Türkevi’nin Türkiye Cumhuriyeti’ne ait olduğunu belirten Özel, “Türkevi’ni bir siyasi partinin karargahı gibi gören bir yanlış anlayış var. Bazen muhalif cephede de oluyor. Geçmişte de bu anlamda belki birtakım dezenformasyonlar etkili olmuş olabilir. Biz bu eve bir yıl, bir buçuk yıl sonra CHP’li bakanlarla, cumhurbaşkanı ile geleceğiz. Ana muhalefet partisi lideri olarak gittiğimiz yere iktidar partisi lideri olarak gideceğiz. İktidarlar gelir gider, değişir ama Türkiye’nin oradaki 50 yıllık evi değişmez. Biz o evde dünyanın bütün liderlerini ağırlayacağız. O yüzden eksik bilgilerle sosyal medya dezenformasyonlarına da kimse kulak asmasın” dedi. 

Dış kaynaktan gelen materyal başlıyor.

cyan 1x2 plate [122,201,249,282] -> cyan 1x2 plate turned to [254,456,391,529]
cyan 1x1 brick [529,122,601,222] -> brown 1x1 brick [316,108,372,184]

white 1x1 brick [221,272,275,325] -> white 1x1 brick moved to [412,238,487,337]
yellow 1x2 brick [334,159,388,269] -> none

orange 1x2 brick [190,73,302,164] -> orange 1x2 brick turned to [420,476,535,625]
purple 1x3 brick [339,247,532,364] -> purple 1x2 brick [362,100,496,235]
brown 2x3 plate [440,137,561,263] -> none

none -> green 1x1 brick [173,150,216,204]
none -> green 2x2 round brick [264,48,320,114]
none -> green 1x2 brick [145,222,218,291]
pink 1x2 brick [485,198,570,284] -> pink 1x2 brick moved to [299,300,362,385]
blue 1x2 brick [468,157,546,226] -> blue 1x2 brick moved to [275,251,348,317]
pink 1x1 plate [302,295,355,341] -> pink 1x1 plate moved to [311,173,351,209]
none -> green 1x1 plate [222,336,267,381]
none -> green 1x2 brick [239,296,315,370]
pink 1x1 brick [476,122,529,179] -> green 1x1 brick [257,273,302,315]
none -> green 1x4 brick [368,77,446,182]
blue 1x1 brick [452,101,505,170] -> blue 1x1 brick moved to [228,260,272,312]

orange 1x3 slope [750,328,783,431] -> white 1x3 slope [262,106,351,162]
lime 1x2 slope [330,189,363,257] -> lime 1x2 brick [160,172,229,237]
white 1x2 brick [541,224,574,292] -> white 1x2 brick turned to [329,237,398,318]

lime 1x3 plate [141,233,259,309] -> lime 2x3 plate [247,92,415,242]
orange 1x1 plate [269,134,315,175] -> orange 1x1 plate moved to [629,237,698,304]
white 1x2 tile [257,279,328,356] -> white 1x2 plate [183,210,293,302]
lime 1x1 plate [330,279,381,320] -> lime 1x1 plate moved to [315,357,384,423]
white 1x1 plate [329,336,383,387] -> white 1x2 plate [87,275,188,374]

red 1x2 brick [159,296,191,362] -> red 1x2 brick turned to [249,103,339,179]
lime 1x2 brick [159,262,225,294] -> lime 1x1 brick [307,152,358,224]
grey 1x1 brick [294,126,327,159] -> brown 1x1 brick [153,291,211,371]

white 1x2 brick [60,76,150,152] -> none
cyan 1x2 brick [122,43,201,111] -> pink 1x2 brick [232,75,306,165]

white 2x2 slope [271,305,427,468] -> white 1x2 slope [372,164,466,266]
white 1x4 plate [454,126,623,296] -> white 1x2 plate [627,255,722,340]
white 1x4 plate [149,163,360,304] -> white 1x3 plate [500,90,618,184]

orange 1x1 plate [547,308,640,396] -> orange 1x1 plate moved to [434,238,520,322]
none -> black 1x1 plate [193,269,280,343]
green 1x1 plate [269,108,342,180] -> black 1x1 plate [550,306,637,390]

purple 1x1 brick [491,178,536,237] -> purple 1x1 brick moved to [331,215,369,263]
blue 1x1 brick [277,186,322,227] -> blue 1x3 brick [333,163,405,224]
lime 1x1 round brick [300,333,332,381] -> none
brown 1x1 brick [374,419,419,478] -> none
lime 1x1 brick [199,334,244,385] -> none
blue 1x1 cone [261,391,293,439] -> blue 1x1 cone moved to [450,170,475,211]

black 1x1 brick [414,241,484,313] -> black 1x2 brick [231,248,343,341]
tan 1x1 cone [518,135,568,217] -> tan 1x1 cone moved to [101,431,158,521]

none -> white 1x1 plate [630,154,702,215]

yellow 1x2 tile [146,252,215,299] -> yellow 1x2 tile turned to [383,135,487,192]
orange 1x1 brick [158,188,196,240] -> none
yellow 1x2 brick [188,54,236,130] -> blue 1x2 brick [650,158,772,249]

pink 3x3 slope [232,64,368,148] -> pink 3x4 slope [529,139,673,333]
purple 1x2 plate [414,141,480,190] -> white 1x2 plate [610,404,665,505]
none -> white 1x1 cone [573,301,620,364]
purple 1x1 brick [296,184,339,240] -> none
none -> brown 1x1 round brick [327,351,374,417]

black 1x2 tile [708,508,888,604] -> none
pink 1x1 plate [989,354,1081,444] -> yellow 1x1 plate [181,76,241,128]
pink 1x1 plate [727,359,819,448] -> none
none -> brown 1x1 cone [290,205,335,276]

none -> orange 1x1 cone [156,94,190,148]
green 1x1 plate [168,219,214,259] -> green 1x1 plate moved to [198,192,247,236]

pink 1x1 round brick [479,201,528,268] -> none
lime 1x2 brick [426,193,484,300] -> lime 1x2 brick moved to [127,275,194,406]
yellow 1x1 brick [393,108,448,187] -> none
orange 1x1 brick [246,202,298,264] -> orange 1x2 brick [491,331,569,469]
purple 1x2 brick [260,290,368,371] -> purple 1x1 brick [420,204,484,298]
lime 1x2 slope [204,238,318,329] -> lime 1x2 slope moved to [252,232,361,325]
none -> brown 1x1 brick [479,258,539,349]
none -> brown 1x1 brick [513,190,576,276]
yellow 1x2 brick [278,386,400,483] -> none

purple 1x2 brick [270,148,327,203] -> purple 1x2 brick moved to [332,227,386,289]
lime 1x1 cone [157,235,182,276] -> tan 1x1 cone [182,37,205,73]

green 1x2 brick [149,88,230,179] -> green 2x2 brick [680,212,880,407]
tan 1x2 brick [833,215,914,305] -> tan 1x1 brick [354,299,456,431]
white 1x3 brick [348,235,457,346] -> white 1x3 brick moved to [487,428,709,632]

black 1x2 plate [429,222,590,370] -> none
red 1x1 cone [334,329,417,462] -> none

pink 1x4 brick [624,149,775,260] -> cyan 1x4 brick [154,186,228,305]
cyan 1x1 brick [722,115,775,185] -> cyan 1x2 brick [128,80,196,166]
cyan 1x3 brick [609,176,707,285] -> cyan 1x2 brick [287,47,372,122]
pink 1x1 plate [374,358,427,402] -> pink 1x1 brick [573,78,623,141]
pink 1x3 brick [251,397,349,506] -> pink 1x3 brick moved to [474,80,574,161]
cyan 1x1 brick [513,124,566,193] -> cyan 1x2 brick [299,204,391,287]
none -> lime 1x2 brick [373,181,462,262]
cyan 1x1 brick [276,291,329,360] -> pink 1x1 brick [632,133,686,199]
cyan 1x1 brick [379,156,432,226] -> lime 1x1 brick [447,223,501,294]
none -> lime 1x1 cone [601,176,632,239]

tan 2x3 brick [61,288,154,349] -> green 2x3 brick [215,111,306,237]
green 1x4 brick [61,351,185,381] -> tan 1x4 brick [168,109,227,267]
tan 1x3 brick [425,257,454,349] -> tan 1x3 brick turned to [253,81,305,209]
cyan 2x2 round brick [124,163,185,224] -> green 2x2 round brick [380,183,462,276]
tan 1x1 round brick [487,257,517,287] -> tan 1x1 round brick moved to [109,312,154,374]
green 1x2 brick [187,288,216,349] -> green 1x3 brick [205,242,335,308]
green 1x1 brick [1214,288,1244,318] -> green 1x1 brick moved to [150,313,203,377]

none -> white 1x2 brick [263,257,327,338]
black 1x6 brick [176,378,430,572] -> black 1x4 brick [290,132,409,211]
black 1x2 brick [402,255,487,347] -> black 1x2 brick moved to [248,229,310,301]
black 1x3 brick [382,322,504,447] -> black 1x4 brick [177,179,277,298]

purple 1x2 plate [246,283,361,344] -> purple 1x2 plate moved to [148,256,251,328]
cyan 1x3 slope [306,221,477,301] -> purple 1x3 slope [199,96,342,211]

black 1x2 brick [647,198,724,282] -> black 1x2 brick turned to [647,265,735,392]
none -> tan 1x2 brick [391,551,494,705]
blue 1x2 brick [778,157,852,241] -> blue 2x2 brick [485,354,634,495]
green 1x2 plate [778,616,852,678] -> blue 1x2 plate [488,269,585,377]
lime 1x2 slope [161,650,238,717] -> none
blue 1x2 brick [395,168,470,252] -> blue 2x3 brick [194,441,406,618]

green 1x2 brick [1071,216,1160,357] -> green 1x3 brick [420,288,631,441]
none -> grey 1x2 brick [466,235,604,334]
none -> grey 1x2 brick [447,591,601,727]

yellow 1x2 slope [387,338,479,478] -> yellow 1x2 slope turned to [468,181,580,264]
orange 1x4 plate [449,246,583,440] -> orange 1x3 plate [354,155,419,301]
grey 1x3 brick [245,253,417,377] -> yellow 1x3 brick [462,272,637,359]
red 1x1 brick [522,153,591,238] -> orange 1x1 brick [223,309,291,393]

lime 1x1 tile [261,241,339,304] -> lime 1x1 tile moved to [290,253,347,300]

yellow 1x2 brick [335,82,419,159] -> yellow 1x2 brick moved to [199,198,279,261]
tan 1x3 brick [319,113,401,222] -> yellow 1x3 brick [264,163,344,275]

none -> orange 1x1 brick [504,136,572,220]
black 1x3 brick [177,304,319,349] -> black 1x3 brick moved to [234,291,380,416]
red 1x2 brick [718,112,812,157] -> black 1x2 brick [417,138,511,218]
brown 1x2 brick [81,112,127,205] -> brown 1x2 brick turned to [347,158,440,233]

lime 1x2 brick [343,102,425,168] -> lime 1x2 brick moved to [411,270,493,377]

“Önümüzdeki bir yıl içinde geleceğiz” 

Özel, ABD’de ilerleyen süreçlerde temaslarını sürdüreceklerini ve Türk toplumuyla bir araya geleceğini ifade ederek, şöyle devam etti: 

“Biz bu sefer Amerika’ya Birleşmiş Milletler toplantısı marjında yapılan Sosyalist Enternasyonal toplantısı için geldik. İki gece kaldık, dönüyoruz. Zaten şu anda New York’ta başka bir şey yapmak mümkün değil. Güvenlik tedbirleri, trafik… Ama biz buraya hem New York’a hem Washington’a hem de Türk toplumunun yoğun yaşadığı diğer eyaletlere kapsamlı, belki süresi 1 hafta, 10 gün olan Türk toplumuyla toplantılar yapacağımız önümüzdeki bir yıl içinde geleceğiz. 

“Amerika’daki örgütlenme yapımızı değiştiriyoruz” 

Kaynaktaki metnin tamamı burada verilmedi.